Data extract Start Marker

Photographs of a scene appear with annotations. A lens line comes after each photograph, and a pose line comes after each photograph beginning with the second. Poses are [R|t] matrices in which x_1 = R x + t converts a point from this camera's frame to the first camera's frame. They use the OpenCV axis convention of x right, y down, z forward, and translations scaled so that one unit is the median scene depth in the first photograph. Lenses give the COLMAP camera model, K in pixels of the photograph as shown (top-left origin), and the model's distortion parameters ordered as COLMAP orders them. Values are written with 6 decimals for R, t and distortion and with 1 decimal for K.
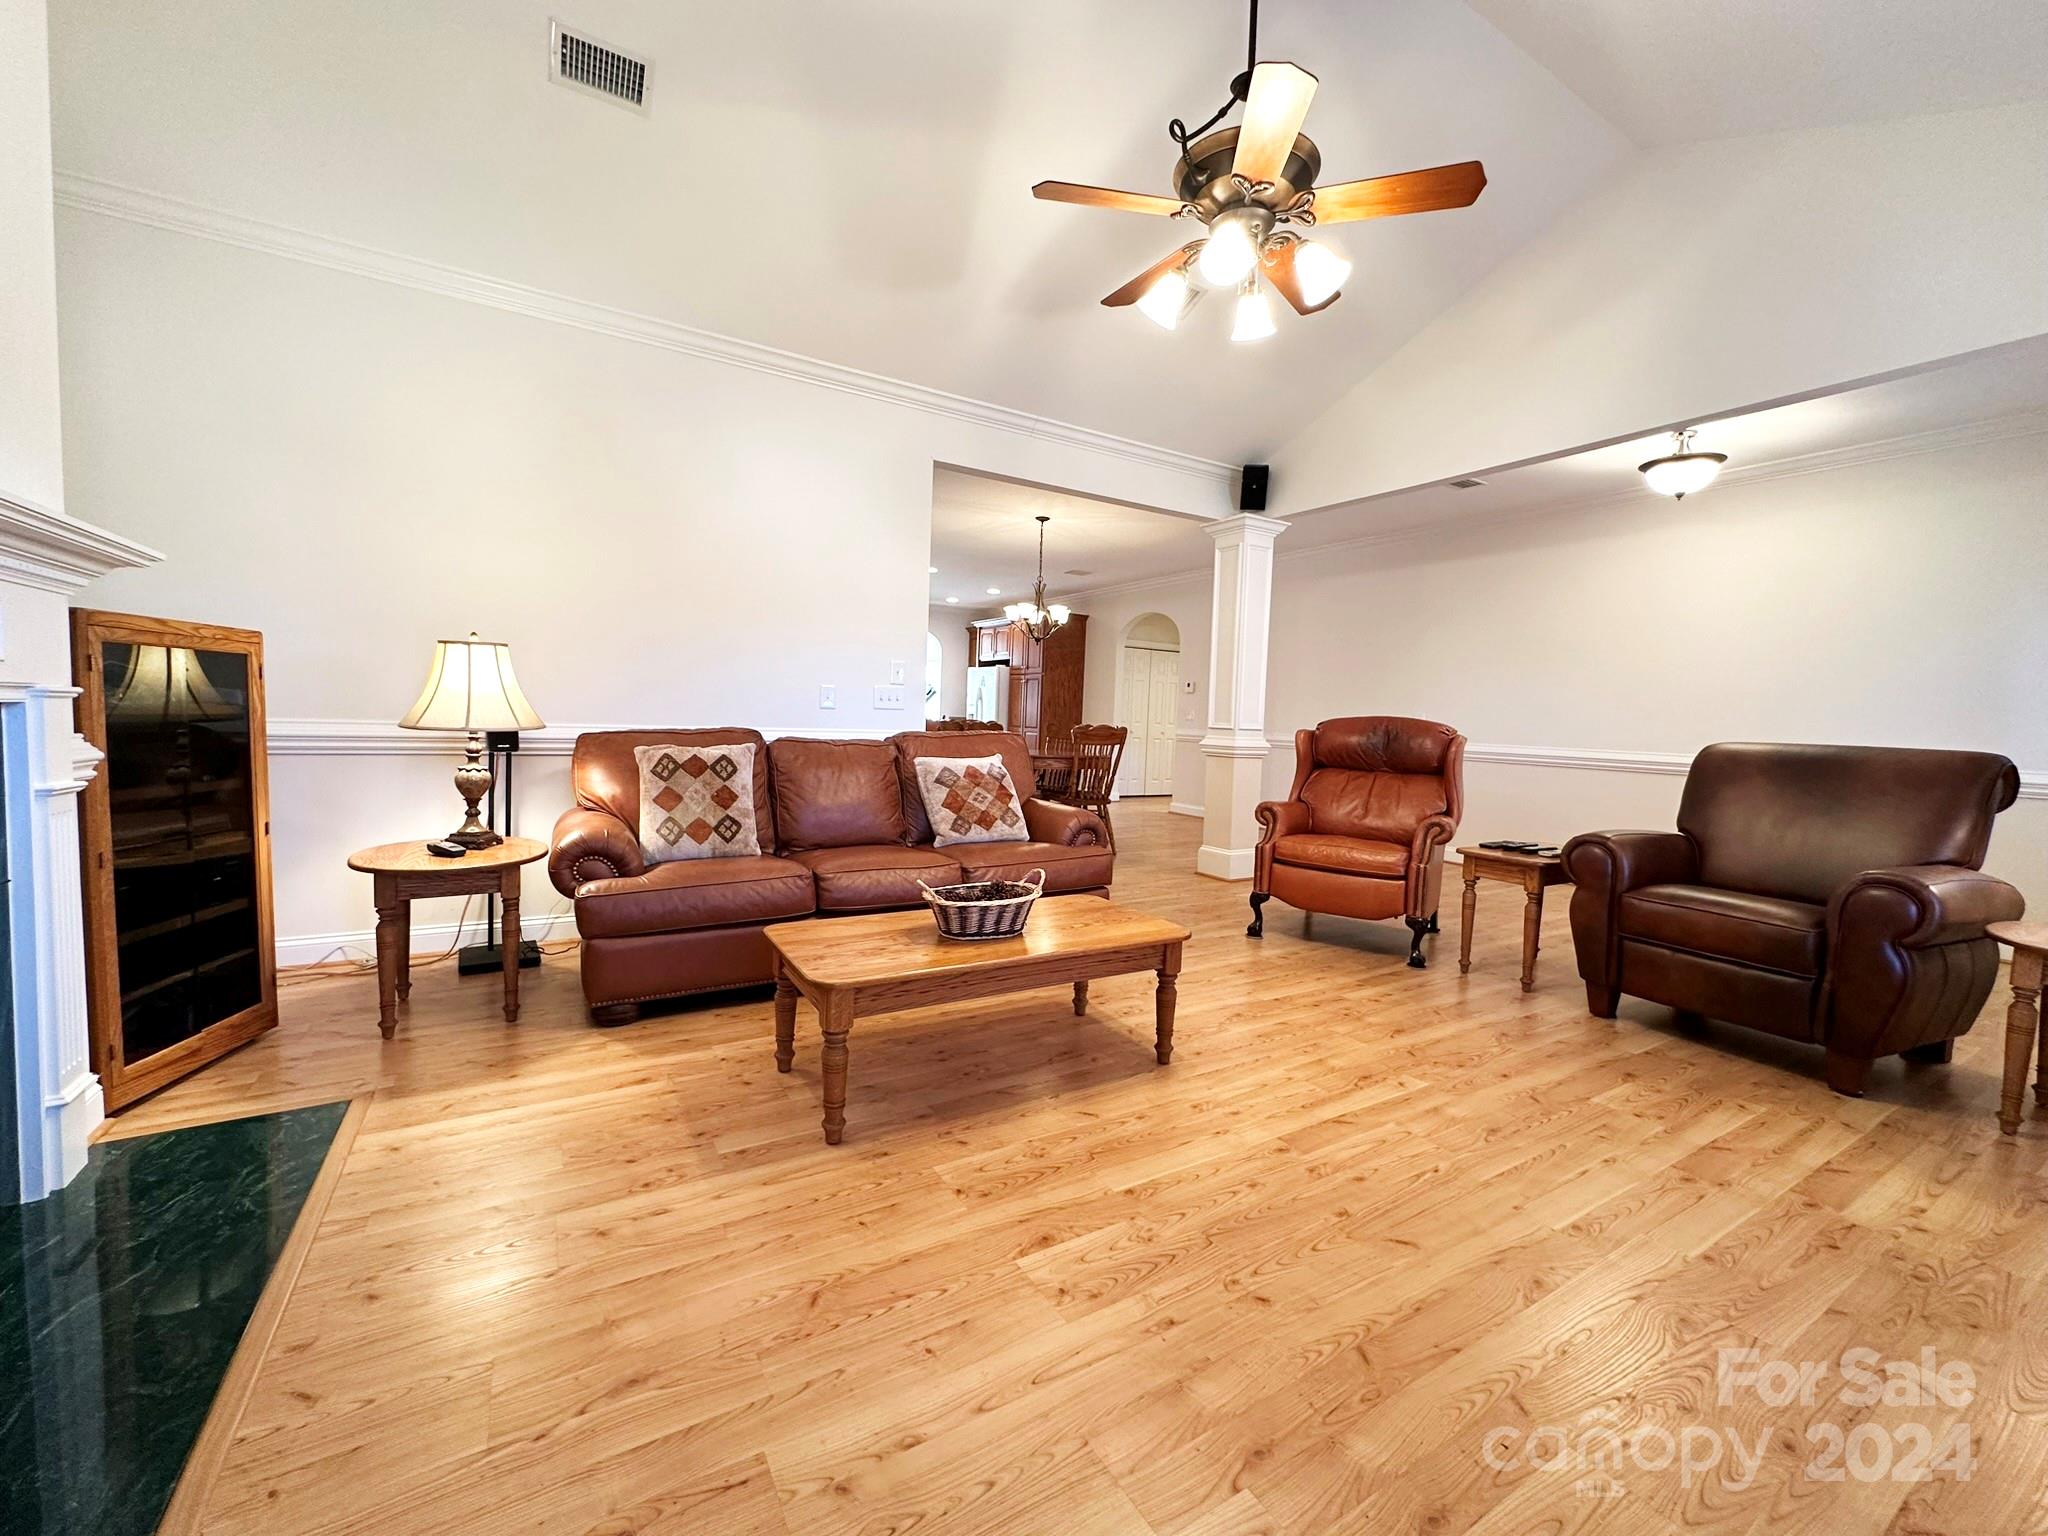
lens RADIAL K [[818.5, 0, 1021.1], [0, 818.5, 757.4], [0, 0, 1]] dist [-0.005601, 0.001596]
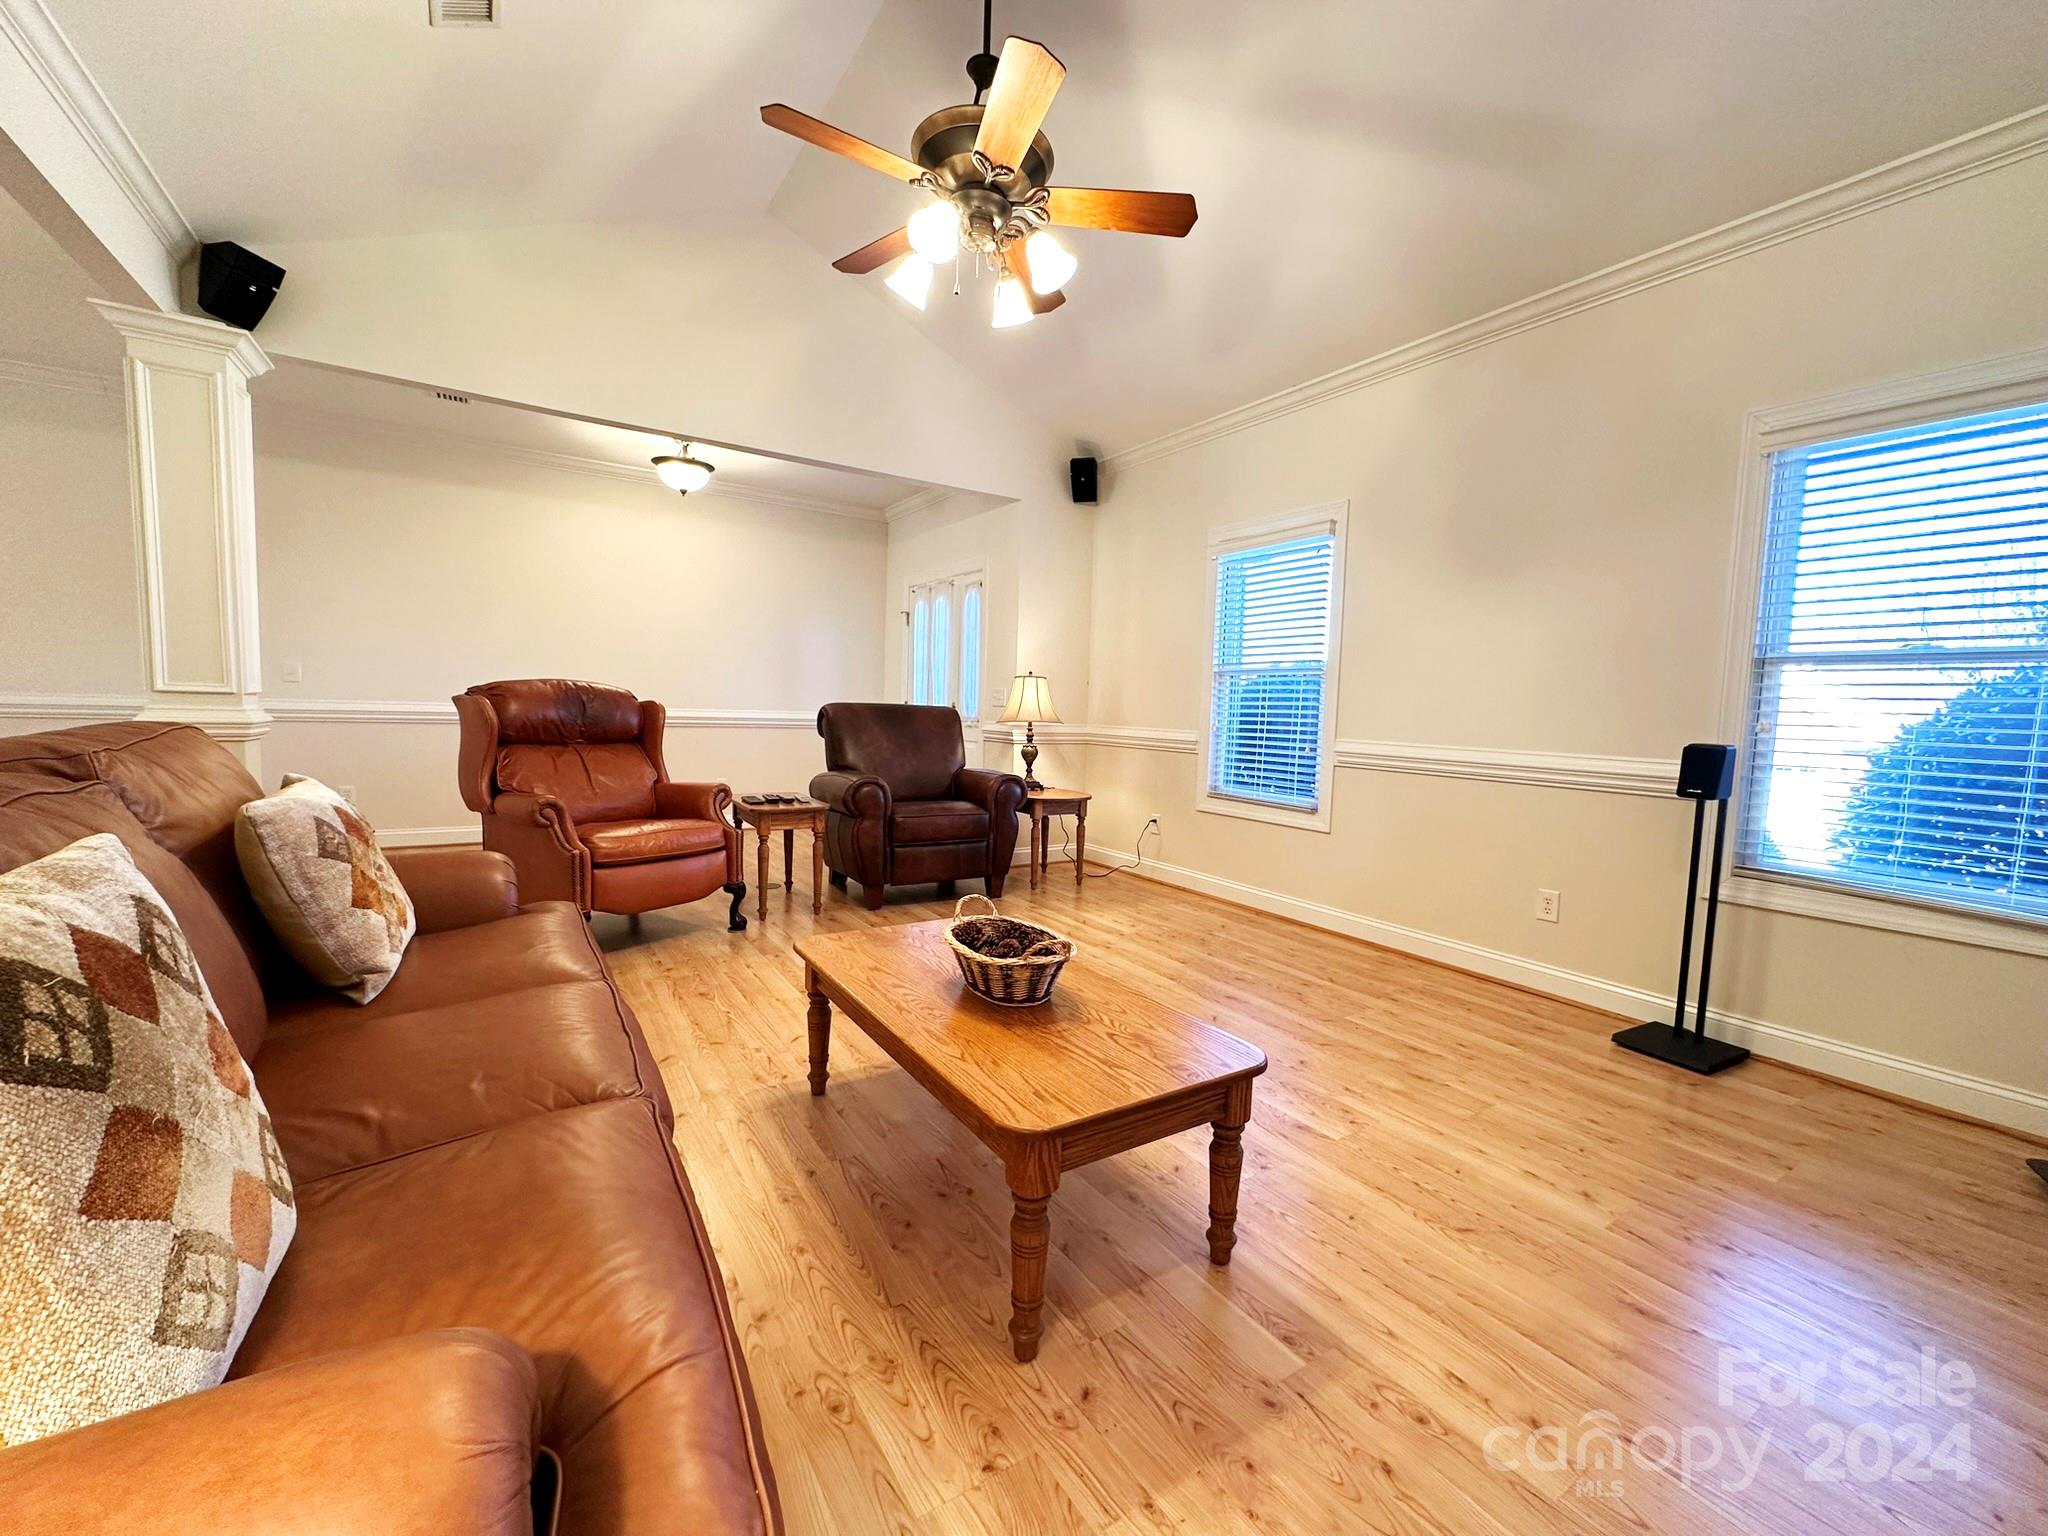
lens RADIAL K [[818.5, 0, 1031.6], [0, 818.5, 763.9], [0, 0, 1]] dist [-0.005601, 0.001596]
pose [[-0.039190, -0.106722, 0.993516, -0.917629], [0.019315, 0.994013, 0.107537, -0.094451], [-0.999045, 0.023404, -0.036894, 1.147395]]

Data extract End Marker

> **Task goal**:
Rewrite the data with "annotations" swapped for "labels" and everything else unchanged. Leave out the pictures.

> **Answer to the problem**:
Photographs of a scene appear with labels. A lens line comes after each photograph, and a pose line comes after each photograph beginning with the second. Poses are [R|t] matrices in which x_1 = R x + t converts a point from this camera's frame to the first camera's frame. They use the OpenCV axis convention of x right, y down, z forward, and translations scaled so that one unit is the median scene depth in the first photograph. Lenses give the COLMAP camera model, K in pixels of the photograph as shown (top-left origin), and the model's distortion parameters ordered as COLMAP orders them. Values are written with 6 decimals for R, t and distortion and with 1 decimal for K.
lens RADIAL K [[818.5, 0, 1021.1], [0, 818.5, 757.4], [0, 0, 1]] dist [-0.005601, 0.001596]
lens RADIAL K [[818.5, 0, 1031.6], [0, 818.5, 763.9], [0, 0, 1]] dist [-0.005601, 0.001596]
pose [[-0.039190, -0.106722, 0.993516, -0.917629], [0.019315, 0.994013, 0.107537, -0.094451], [-0.999045, 0.023404, -0.036894, 1.147395]]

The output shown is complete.